**Required action 1:** Reproduce the stretch of the forum thread from "thavika.kavitha · September" through "process your HTML.".
**Required action 2:** According to the forum thread, what does AndreyN see in the document that was attached?

**Text shown:**
╭──
AndreyN · September 17, 2009, 5:59am

Hi

Thanks for your inquiry. Unfortunately, I am not sure what you would like to achieve. Could you please show me your code and attach your output and expected documents? I will check the issue and provide you more information.

Best regards,

thavika.kavitha · September 17, 2009, 10:37pm

i already attached the(input/output) document plz check it out once again

AndreyN · September 18, 2009, 1:33am

Hi

Thank you for additional information. What I can see in the document you have attached is HTML code. I suppose, this is your input. Is that right? Then, if I understand you correctly, you use your Regular Expression to somehow process this HTML. Please provide me simple code, which shows how you process your HTML.

Actually, it is not quite clear from the document you have attached, what the expected output is. Please clarify.
╰──
**Information supplied:**
╭──
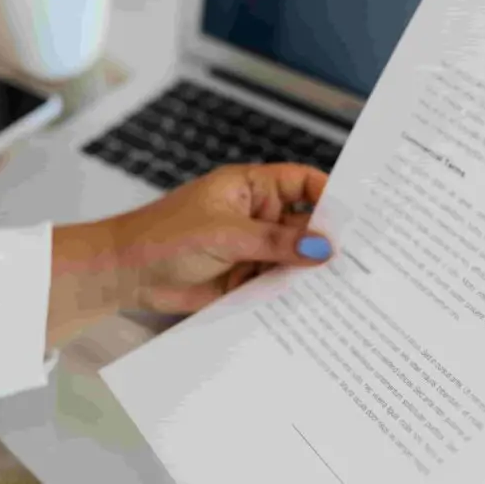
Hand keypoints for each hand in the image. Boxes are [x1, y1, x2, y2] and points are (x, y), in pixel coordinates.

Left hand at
╰──
**Solution 1:**
thavika.kavitha · September 17, 2009, 10:37pm

i already attached the(input/output) document plz check it out once again

AndreyN · September 18, 2009, 1:33am

Hi

Thank you for additional information. What I can see in the document you have attached is HTML code. I suppose, this is your input. Is that right? Then, if I understand you correctly, you use your Regular Expression to somehow process this HTML. Please provide me simple code, which shows how you process your HTML.

**Solution 2:** HTML code.